● **Task directions**:
Could the data below be retyped exactly, without its pictures?

● **Information supplied**:

= = =

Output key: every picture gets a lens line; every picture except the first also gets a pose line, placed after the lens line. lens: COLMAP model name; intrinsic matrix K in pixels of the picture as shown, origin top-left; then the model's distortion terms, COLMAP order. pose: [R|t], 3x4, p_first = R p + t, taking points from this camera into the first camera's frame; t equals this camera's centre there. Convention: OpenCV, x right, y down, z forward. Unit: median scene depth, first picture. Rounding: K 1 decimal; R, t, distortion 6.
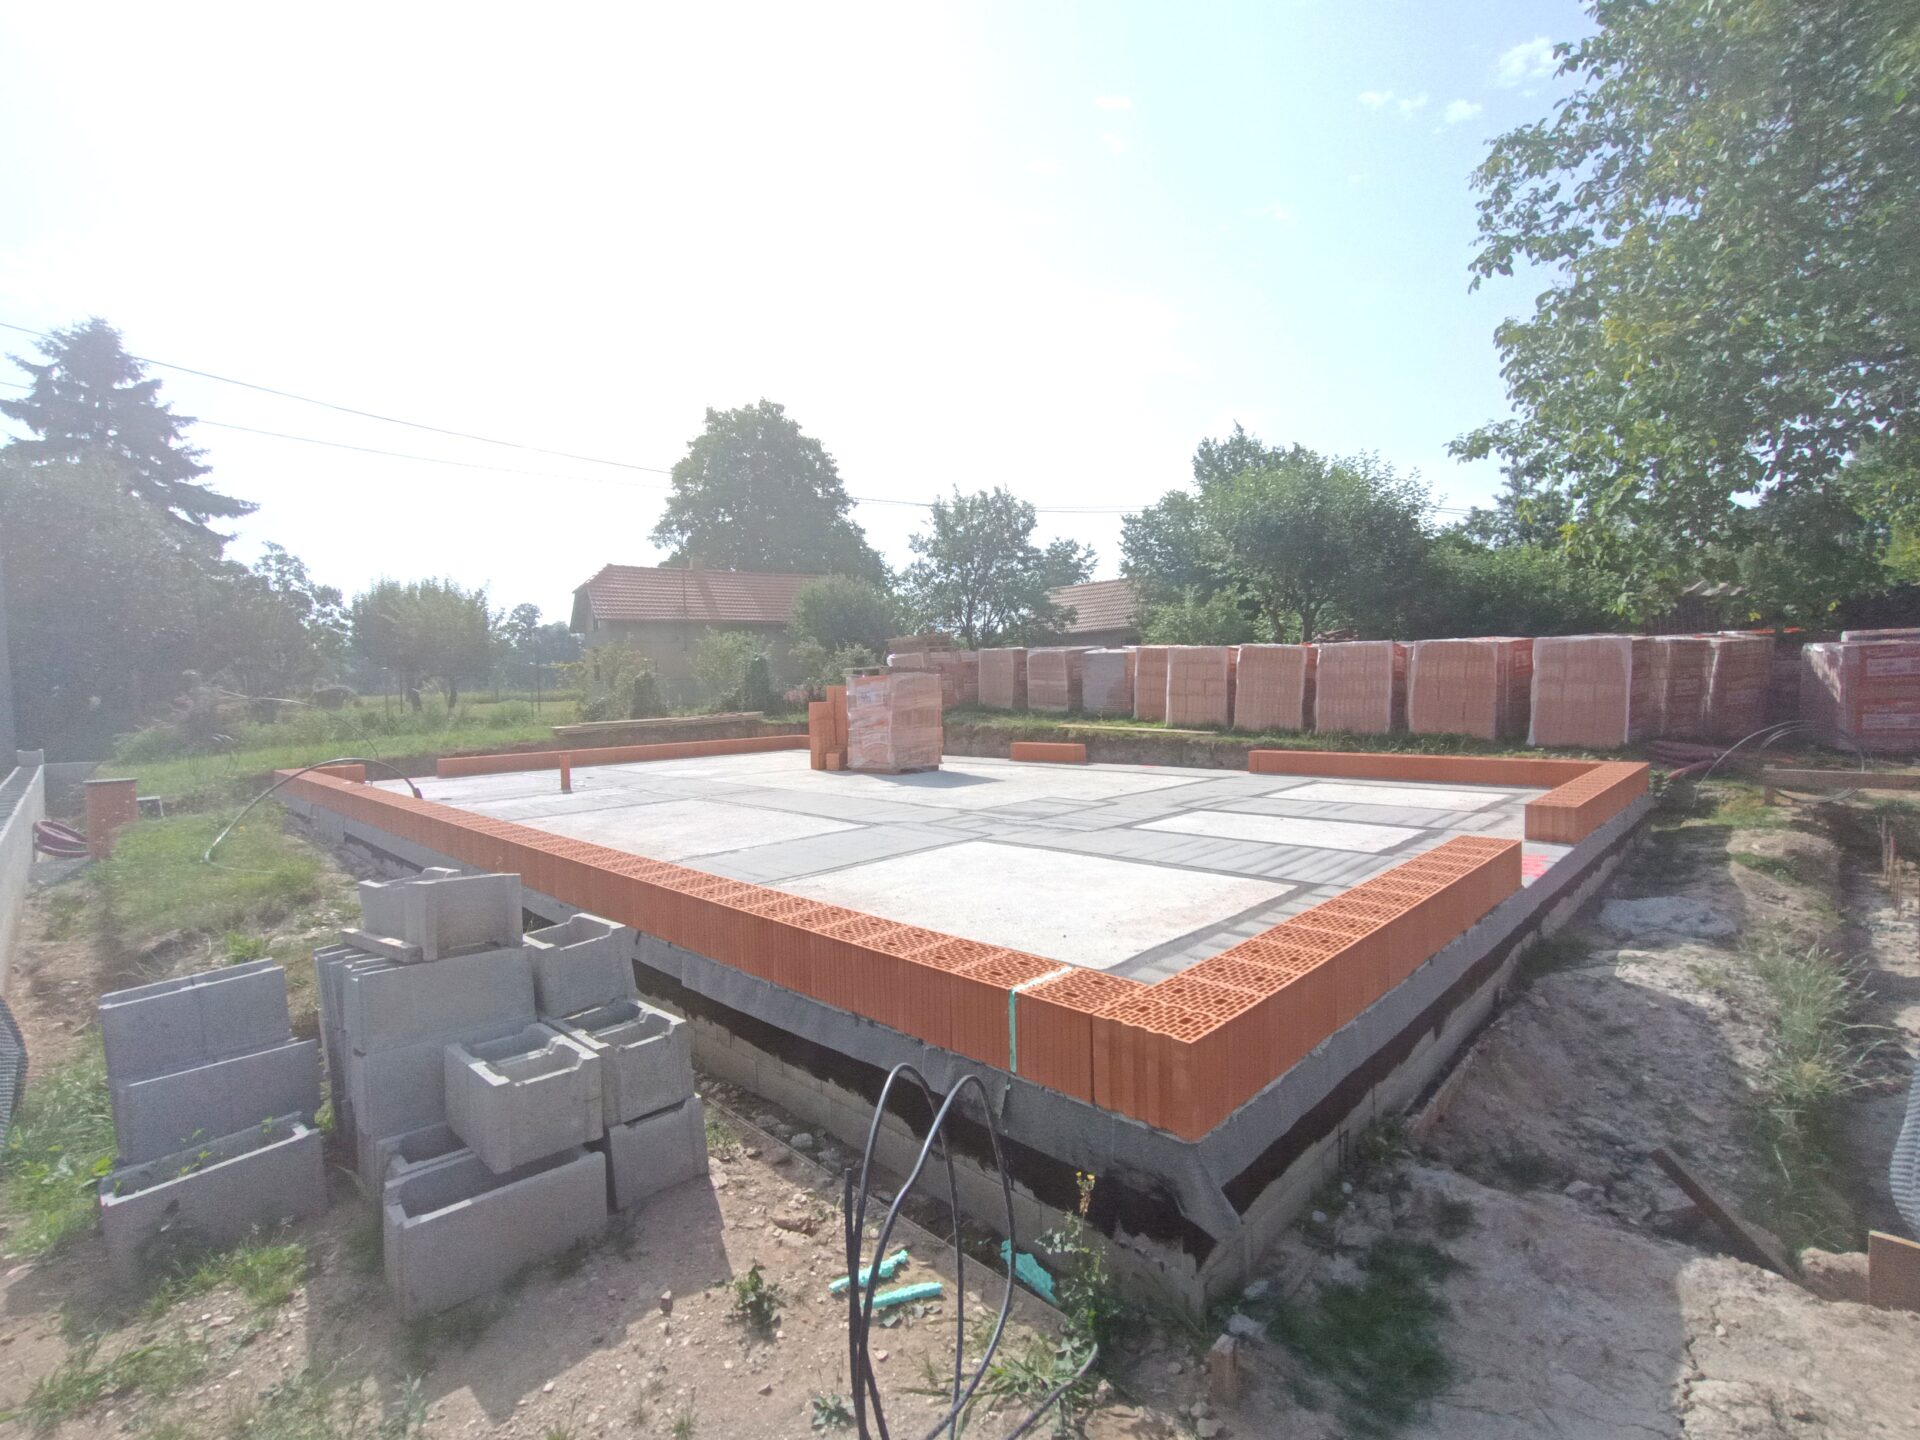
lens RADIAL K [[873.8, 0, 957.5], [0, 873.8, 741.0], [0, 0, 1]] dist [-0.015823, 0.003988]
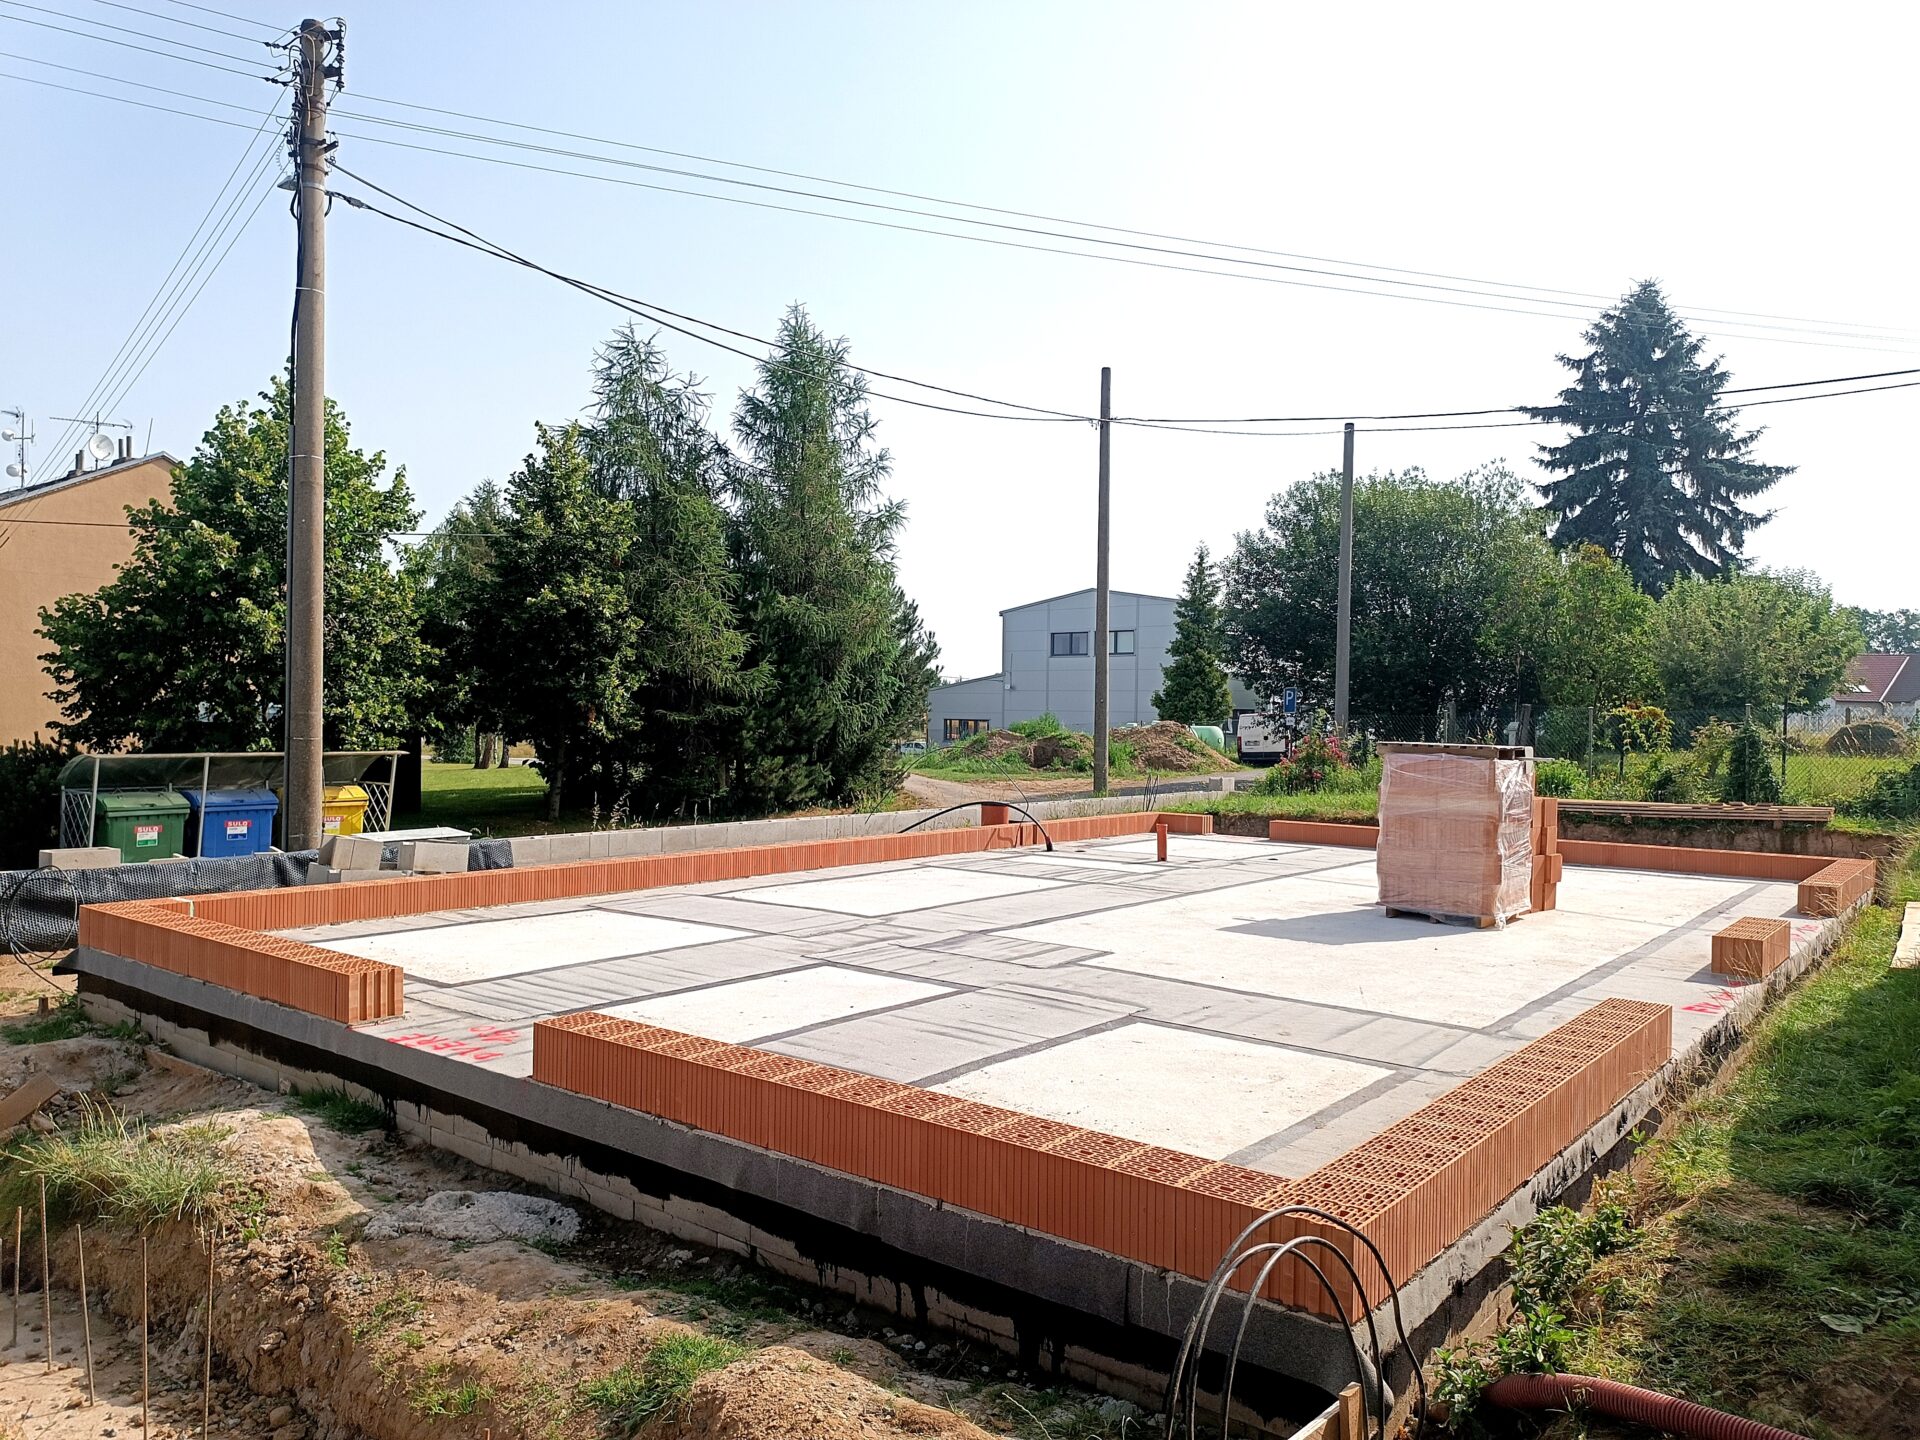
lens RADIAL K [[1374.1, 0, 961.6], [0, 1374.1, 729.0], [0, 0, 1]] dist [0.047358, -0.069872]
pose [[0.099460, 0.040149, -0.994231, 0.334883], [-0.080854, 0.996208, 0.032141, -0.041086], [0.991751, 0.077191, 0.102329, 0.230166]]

= = =

● **Exercise solution**:
Output key: every picture gets a lens line; every picture except the first also gets a pose line, placed after the lens line. lens: COLMAP model name; intrinsic matrix K in pixels of the picture as shown, origin top-left; then the model's distortion terms, COLMAP order. pose: [R|t], 3x4, p_first = R p + t, taking points from this camera into the first camera's frame; t equals this camera's centre there. Convention: OpenCV, x right, y down, z forward. Unit: median scene depth, first picture. Rounding: K 1 decimal; R, t, distortion 6.
lens RADIAL K [[873.8, 0, 957.5], [0, 873.8, 741.0], [0, 0, 1]] dist [-0.015823, 0.003988]
lens RADIAL K [[1374.1, 0, 961.6], [0, 1374.1, 729.0], [0, 0, 1]] dist [0.047358, -0.069872]
pose [[0.099460, 0.040149, -0.994231, 0.334883], [-0.080854, 0.996208, 0.032141, -0.041086], [0.991751, 0.077191, 0.102329, 0.230166]]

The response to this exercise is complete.